● **WHAT TO WORK ON**
Every line below from the one with "du monde qui est de nature mystique." through the one with "Financement Participatif) sous le" should be retyped exactly, both ends included; no other lines and no pictures.

====== INPUT DATA ======

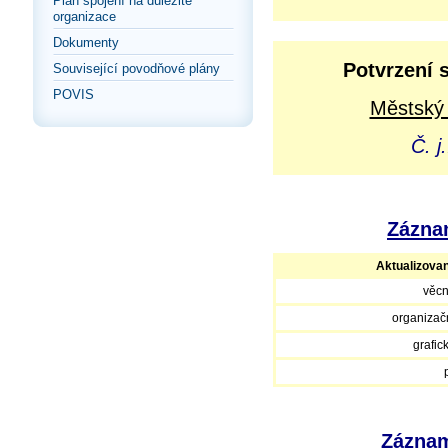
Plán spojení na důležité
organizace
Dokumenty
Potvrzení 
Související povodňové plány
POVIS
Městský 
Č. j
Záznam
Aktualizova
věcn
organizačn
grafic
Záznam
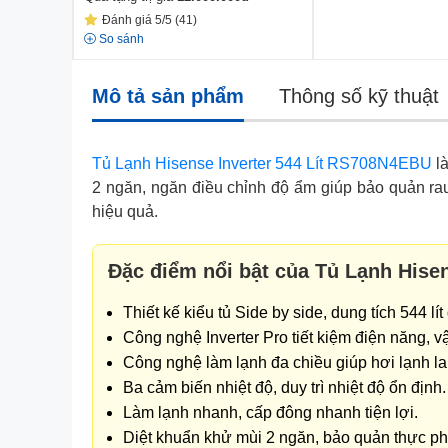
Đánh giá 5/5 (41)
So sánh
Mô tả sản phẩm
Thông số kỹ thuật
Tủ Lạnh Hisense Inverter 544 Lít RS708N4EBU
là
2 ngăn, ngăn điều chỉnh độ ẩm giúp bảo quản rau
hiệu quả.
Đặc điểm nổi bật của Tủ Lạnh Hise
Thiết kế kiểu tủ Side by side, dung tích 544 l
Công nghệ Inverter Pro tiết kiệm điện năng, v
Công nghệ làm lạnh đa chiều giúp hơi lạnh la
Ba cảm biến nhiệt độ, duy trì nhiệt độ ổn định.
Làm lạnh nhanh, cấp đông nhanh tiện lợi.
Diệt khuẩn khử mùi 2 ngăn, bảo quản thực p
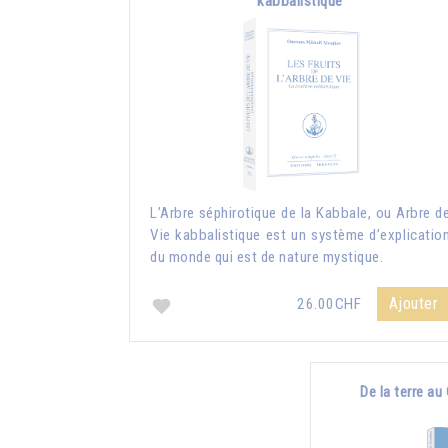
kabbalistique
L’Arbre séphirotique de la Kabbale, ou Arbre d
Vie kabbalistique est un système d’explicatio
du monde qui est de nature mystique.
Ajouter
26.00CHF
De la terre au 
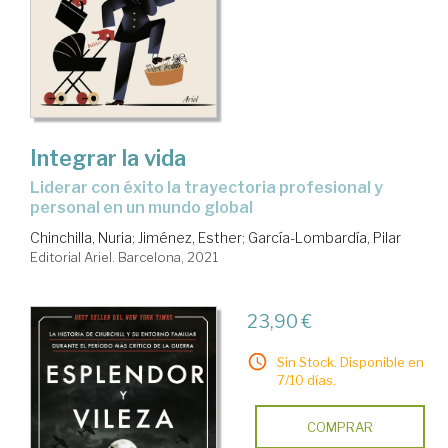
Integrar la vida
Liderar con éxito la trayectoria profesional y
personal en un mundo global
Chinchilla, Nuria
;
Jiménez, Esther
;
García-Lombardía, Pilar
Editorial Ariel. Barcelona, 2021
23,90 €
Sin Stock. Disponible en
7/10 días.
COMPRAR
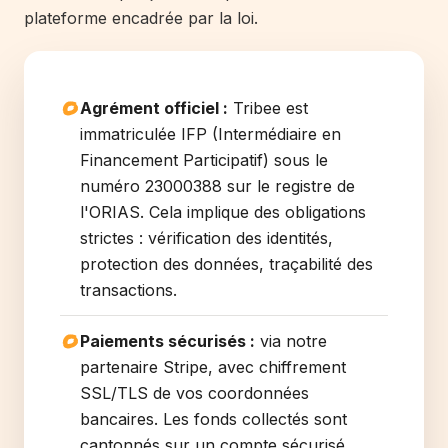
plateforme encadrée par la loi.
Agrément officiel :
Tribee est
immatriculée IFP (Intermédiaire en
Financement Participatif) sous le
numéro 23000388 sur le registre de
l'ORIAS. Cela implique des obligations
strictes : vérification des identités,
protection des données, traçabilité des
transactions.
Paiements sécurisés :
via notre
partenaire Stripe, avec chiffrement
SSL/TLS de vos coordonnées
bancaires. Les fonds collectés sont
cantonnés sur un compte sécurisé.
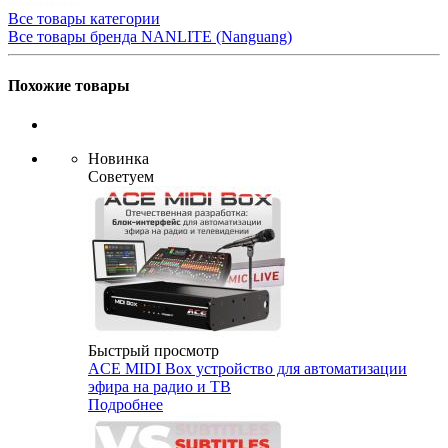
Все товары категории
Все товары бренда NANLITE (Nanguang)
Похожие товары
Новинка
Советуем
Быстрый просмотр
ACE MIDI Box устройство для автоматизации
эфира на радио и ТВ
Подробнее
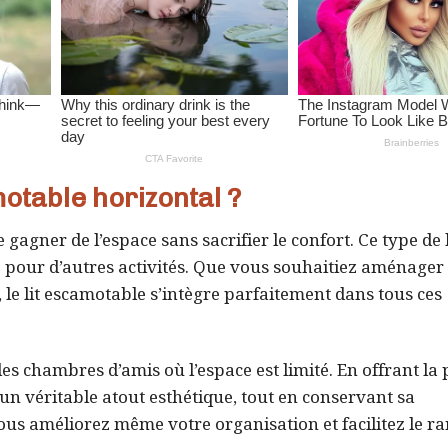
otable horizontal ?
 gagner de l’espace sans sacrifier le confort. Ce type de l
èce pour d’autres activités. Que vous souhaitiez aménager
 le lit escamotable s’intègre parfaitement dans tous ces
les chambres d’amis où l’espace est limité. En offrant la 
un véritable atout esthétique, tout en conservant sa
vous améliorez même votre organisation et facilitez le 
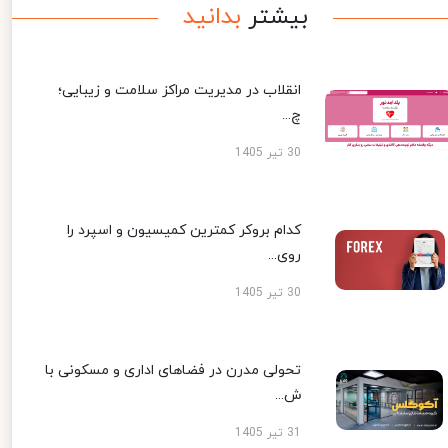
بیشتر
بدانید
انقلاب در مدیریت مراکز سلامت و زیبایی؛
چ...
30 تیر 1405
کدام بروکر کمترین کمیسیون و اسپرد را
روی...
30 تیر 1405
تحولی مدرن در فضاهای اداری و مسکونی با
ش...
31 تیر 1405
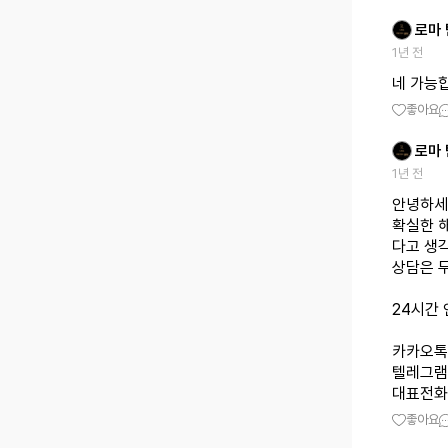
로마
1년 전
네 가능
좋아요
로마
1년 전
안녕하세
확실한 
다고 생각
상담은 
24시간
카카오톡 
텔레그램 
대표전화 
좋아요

======
====== INPUT DATA ======

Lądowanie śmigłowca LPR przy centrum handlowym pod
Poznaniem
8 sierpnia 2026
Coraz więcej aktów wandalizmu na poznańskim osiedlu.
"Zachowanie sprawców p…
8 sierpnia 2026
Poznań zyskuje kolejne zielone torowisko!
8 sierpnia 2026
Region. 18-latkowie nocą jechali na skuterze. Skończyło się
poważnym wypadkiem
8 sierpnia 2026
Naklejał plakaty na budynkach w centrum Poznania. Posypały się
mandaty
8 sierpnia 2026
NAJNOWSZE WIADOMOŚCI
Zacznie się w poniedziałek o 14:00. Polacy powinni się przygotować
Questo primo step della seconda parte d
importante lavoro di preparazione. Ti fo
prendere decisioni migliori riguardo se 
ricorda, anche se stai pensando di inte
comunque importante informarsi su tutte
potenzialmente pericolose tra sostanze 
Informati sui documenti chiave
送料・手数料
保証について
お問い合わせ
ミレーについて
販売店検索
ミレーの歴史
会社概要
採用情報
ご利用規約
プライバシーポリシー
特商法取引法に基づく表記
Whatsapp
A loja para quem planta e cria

======

● **RESPONSE**
du monde qui est de nature mystique.
Ajouter
26.00CHF
De la terre au 
Integrar la vida
Liderar con éxito la trayectoria profesional y
personal en un mundo global
Chinchilla, Nuria
;
Jiménez, Esther
;
García-Lombardía, Pilar
Editorial Ariel. Barcelona, 2021
23,90 €
Sin Stock. Disponible en
7/10 días.
COMPRAR
plateforme encadrée par la loi.
Agrément officiel :
Tribee est
immatriculée IFP (Intermédiaire en
Financement Participatif) sous le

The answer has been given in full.